Can you reproduce the listing below verbatim, starting at its first line and ending at the line that contains "curve at (428, 731)", with both of those lines included?

MATERIAL FOR THIS TASK:
------

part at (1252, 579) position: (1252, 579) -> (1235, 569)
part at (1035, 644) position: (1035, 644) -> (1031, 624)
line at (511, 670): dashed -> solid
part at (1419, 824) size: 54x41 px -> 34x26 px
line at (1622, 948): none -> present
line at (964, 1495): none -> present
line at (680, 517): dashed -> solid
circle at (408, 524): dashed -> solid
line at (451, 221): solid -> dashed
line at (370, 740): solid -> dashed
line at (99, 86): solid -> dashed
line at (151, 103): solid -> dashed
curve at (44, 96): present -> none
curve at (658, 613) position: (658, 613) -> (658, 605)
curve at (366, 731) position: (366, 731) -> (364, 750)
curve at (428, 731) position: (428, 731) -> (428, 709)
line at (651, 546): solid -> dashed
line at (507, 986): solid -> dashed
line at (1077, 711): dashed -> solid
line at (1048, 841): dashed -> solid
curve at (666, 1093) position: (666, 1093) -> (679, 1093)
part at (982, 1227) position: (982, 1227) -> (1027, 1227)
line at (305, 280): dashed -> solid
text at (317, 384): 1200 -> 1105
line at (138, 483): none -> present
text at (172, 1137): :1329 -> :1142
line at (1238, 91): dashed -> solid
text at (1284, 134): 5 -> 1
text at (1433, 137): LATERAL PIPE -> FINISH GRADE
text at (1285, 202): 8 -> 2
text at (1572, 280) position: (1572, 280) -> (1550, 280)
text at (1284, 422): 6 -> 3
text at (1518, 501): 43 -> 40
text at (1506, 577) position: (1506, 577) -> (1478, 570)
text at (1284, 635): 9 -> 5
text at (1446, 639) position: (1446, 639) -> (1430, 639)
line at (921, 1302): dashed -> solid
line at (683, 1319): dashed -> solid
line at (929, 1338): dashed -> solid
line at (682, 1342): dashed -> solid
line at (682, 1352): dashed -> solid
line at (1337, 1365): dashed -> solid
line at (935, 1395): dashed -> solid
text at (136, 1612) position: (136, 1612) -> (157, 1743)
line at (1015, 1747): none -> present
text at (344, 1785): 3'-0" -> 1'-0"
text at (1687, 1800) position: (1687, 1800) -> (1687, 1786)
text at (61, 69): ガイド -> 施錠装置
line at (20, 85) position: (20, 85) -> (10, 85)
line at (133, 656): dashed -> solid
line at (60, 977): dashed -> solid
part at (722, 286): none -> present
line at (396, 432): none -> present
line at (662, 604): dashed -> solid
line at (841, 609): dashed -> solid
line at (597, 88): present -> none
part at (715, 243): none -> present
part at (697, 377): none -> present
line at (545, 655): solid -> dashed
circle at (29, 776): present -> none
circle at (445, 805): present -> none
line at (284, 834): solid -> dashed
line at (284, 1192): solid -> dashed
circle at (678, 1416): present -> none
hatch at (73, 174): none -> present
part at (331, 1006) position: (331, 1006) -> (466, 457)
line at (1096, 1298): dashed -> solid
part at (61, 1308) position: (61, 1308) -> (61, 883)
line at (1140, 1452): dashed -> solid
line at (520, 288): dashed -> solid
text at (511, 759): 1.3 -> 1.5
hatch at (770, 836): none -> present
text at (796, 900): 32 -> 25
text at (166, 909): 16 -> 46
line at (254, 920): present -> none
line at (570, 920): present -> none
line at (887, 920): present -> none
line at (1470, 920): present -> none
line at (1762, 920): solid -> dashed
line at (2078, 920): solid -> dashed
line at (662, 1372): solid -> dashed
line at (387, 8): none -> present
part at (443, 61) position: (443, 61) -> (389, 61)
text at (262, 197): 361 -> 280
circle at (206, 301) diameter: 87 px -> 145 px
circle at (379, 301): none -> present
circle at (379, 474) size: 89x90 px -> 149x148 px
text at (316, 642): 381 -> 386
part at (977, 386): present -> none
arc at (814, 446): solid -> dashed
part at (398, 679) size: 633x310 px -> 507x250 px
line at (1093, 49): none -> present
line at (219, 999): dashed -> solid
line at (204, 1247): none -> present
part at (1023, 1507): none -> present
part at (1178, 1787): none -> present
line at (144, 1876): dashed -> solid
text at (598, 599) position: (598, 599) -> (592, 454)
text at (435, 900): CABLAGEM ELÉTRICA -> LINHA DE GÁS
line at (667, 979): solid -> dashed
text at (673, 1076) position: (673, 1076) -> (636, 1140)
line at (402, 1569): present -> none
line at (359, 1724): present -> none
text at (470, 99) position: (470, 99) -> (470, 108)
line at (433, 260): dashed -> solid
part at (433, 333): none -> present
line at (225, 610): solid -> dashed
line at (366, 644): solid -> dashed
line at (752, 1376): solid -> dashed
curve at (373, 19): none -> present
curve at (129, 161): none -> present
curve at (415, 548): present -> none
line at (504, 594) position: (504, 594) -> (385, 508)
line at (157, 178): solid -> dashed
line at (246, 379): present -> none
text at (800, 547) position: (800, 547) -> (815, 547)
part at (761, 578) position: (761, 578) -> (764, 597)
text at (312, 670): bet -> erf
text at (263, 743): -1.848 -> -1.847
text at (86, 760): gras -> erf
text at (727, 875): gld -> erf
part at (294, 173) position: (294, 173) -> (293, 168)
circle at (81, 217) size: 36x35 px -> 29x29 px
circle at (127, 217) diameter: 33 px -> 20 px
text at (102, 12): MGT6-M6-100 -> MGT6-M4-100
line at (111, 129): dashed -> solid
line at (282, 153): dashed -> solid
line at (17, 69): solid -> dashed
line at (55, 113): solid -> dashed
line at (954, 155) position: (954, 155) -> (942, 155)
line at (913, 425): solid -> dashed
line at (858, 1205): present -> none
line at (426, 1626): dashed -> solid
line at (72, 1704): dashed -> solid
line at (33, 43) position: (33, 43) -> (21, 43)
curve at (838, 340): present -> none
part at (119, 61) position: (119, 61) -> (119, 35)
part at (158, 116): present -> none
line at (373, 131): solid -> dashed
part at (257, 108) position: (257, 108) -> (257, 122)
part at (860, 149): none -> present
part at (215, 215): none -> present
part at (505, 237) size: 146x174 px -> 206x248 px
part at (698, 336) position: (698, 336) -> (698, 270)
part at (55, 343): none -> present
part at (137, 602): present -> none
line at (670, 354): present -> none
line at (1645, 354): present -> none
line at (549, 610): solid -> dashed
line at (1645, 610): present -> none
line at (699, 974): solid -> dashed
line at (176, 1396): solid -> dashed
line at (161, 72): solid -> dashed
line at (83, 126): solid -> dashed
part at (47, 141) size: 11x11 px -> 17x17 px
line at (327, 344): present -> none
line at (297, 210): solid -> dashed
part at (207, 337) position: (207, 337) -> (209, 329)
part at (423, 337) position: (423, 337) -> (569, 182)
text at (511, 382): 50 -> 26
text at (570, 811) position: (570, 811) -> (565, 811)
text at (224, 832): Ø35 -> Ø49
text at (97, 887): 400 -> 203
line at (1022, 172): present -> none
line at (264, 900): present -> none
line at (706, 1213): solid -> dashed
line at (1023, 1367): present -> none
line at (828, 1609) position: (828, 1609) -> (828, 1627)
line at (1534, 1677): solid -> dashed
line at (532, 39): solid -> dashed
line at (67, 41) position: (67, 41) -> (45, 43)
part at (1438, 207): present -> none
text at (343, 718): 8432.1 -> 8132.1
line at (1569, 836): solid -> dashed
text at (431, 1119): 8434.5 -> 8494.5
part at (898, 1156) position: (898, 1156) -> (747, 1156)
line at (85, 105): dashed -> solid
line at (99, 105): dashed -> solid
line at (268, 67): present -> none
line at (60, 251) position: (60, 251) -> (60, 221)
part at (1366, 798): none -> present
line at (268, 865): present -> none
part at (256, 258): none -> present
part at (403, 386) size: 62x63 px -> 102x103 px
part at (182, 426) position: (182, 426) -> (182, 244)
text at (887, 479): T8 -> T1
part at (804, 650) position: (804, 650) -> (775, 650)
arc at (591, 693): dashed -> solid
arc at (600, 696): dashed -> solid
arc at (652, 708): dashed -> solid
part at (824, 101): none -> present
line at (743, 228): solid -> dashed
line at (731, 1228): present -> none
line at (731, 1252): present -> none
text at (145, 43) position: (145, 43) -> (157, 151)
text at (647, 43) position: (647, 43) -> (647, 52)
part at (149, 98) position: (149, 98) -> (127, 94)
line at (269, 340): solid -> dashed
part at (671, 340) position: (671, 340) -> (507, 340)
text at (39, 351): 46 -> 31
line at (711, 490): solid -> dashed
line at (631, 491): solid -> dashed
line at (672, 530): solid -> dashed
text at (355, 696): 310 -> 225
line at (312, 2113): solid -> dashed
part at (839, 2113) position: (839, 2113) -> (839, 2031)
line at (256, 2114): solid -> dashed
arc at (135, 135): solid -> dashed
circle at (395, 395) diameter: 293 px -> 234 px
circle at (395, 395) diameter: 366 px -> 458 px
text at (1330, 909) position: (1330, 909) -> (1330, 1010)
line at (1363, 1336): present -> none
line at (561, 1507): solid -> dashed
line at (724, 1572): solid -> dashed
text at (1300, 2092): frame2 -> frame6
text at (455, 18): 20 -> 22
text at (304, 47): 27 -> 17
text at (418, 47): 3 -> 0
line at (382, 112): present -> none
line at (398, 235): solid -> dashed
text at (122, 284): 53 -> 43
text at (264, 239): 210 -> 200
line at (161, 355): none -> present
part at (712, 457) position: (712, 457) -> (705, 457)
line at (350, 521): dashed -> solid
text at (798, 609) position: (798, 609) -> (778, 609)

------

FULL ANSWER:
part at (1252, 579) position: (1252, 579) -> (1235, 569)
part at (1035, 644) position: (1035, 644) -> (1031, 624)
line at (511, 670): dashed -> solid
part at (1419, 824) size: 54x41 px -> 34x26 px
line at (1622, 948): none -> present
line at (964, 1495): none -> present
line at (680, 517): dashed -> solid
circle at (408, 524): dashed -> solid
line at (451, 221): solid -> dashed
line at (370, 740): solid -> dashed
line at (99, 86): solid -> dashed
line at (151, 103): solid -> dashed
curve at (44, 96): present -> none
curve at (658, 613) position: (658, 613) -> (658, 605)
curve at (366, 731) position: (366, 731) -> (364, 750)
curve at (428, 731) position: (428, 731) -> (428, 709)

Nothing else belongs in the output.